THE ART OF SHA’AN D’ANTHES
Sydney-based freelance artist, designer and illustrator Sha’an d’Anthes always wanted to get into the creative field ‘I told my mum I wanted to “write and draw my own books”,’ she says. d’Anthes began taking painting seriously in 2010, selling her first pieces for $15-$20 with her customers sending her cash in the mail. She now works selling original pieces, prints, and as a General Pants Co Bubble artist. She has created art for bands like The Never Ever and Nevershoutnever, and even tattoo designs which she describes as, ‘the ultimate compliment!’
When it comes to bringing her concepts to life d’Anthes talks about how important sharing is in being a part of that process, ‘often I’m motivated by my “fans” (for lack of a less self-indulgent word), they really deserve credit.’ d’Anthes favors painting with watercolours – ‘there’s just something about it! It moves around the paper as if it has a life of its own and I find that quite exciting’ – but also dabbles in installations and other mediums.
A city-born girl, she explains that her whimsy pieces, based in nature, are often about the idea of getting way from the demands of everyday life, a fantasy world she uses as an escape from the city, ‘I think it’s great to remind people how beautiful nature is, so that they don’t forget with everything else going on. I guess it may intrigue people that live in rural areas too because of the surrealistic qualities, and I think that’s an extra element to remind people that magic still exists even if it’s only in your mind.’
It’s that magic that allows her audience to be drawn, in her words, into this exclusive world, which while it parallels our own, is not far removed from it, ‘the natural world is often there – void of the man-made and clothing – I think this is due to my views on environmental sustainability and conservation. It’s kind of like showing the world an alternative to the metropolis and inviting them to the sublimity of nature.’

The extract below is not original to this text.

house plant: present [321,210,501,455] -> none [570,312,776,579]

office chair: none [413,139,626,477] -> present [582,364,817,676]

Despite being shy around new people Sha’an managed to overcome her nerves when her friend, photographer Jack Toohey, suggested her as a Bubble Artist to General Pants Co: ‘I didn’t know what to say and was kind of hesitant at first, I’m not good with crowds of new people and I had so much work for [university] to do. He gave me one of the best pieces of advice in that phone call “Sha’an, if you’re scared and willing to give up this opportunity, you should drop out now and become an art teacher”. It really gave me a kick in the pants and I agreed when I got the email from General Pants that night.’
An active networker, d’Anthes scored herself another opportunity, to work on the album art for band Nevershoutnever’s new album Indigo, by emailing David Conway (Working Group Management) and asking if she could design something for Christofer Drew and his band. ‘He replied with great enthusiasm which really gave me a buzz! He said he was surprised and that my work was “amazing”, and straight away told me that most of his bands weren’t at the stage of concepting album art, but that he was interested in me designing him a tattoo, it was our first project together and I guess we used it to test the water – a test with big stakes! Haha!’

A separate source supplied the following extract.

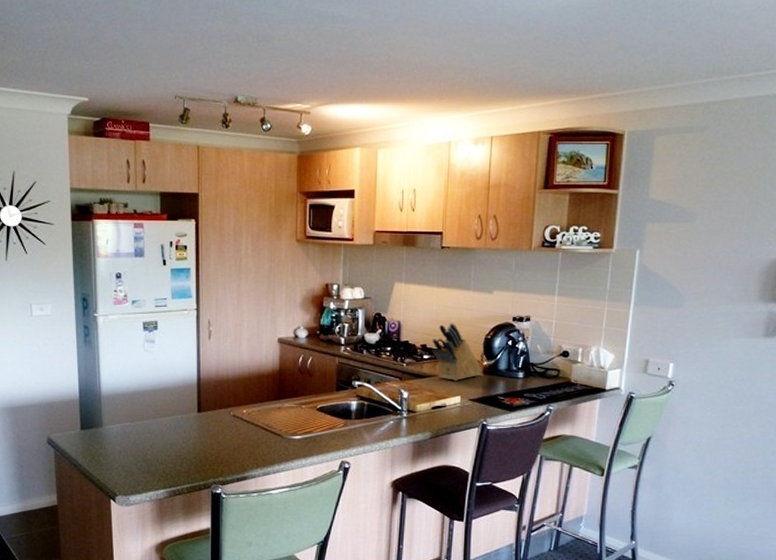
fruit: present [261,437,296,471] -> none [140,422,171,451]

After deciding to continue their working relationship d’Anthes was finally able to create almost all of the album art for Nevershoutnever, which includes a 12 page lyric booklet made by using ink and textile, matching the colours of the front cover (not designed by her) to everything she had made: ‘I’m so excited to see them using my work on their website and social media. Such a milestone for me since it’s one of the first things I networked for when I started getting serious a year ago.’
She offers three pieces of advice from what she has discovered through her own trials as an artist: Network, be inspired and above all practice, ‘you’ll be amazed by the difference a couple of weeks can make!’ She reminds young artists especially to not concern themselves too much with what others think; ‘remember: visual culture and art is SUBJECTIVE and no one is qualified to tell you your work is shit or to discourage you.’ She says, warning these artists that they should learn what constructive, and what destructive, criticism really is: ‘One can improve you as an artist and a person, whereas the other is intended to hurt you and will be detrimental to your happiness.’
In the future fans of d’Anthes’ art can look forward to new collaborations including some with her boyfriend, Rocket K, a photographer/videographer, which will include process pieces; a surfboard she will be painting for a documentary about a coastal road trip in which the board will be featured; new paintings, sculptures and photography works; and the Finn Collective Show. ‘There are going to be a lot more opportunities for people to buy work, and fun new handmade goodies! I am so excited!’ She finishes.